Redescendre dans le vallon et reprendre la piste sur la gauche. Au moment où celle-ci s'interrompt devant une clôture, suivre, sur la droite, un sentier qui grimpe directement sur la croupe voisine, et conduit à un emplacement sécurisé par une robuste balustrade, en bordure de falaise, d'où l'on bénéficie d'une vue extraordinaire sur Villefranche de Conflent, comme observée depuis un avion.

 

Après avoir pris le temps d'apprécier cet exceptionnel panorama, redescendre sur le plateau par le même chemin qu'à l'aller, et revenir en arrière jusqu'aux panneaux, précédemment repérés, indiquant, cette fois sur la gauche, Villefranche à 50 mn. Le chemin qui s'engage dans une agréable pinède n'est pas très visible à son départ, mais il s'affirme rapidement et descend en pente douce dans le vallon. Il aboutit un peu plus loin au premier carrefour avec, sur sa droite, la branche conduisant à la redoute.
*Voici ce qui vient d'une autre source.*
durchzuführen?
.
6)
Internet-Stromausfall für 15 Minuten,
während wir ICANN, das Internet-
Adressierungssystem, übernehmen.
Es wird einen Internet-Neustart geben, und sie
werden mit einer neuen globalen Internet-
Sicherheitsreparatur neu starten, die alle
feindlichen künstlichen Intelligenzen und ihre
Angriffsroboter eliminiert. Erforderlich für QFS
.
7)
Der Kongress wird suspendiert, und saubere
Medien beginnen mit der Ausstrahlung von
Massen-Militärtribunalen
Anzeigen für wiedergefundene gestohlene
Continuer tout droit : Villefranche est tout en bas, et dispose d'un large choix de bars, restaurants, alimentations, boutiques de souvenirs, et d'une boulangerie.

 

C’est à quelques mètres sur la droite que, les 3 et 4 août 1793, les artilleurs du général espagnol Crespo dont 8 000 hommes de troupe remontaient la vallée de la Têt, installèrent une batterie de 4 pièces de 12 et 2 obusiers, acheminés sans trop de difficultés depuis Sirach, et battant à loisir Villefranche sans s’exposer au moindre risque de tir en riposte des pièces de la ville et du fort, situées beaucoup trop bas.